## Available records
━━━━

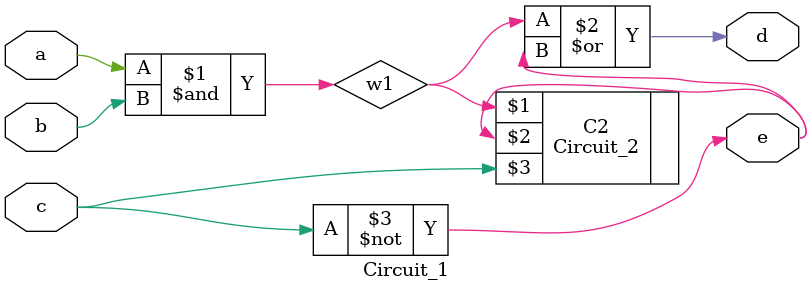
<source format=v>
module Circuit_1 (a, b, c, d, e);
  output d, e;
  input a, b, c;
  wire w1;

  Circuit_2 C2 (w1, e, c);

  and #(30) G1 (w1, a, b);
  not #(10) G2 (e, c);
  or #(20) G3 (d, w1, e);
endmodule

</source>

━━━━

## Instructions to follow
Give the data above again, exactly and completely. No pictures go in.

## Response below
<source format=v>
module Circuit_1 (a, b, c, d, e);
  output d, e;
  input a, b, c;
  wire w1;

  Circuit_2 C2 (w1, e, c);

  and #(30) G1 (w1, a, b);
  not #(10) G2 (e, c);
  or #(20) G3 (d, w1, e);
endmodule

</source>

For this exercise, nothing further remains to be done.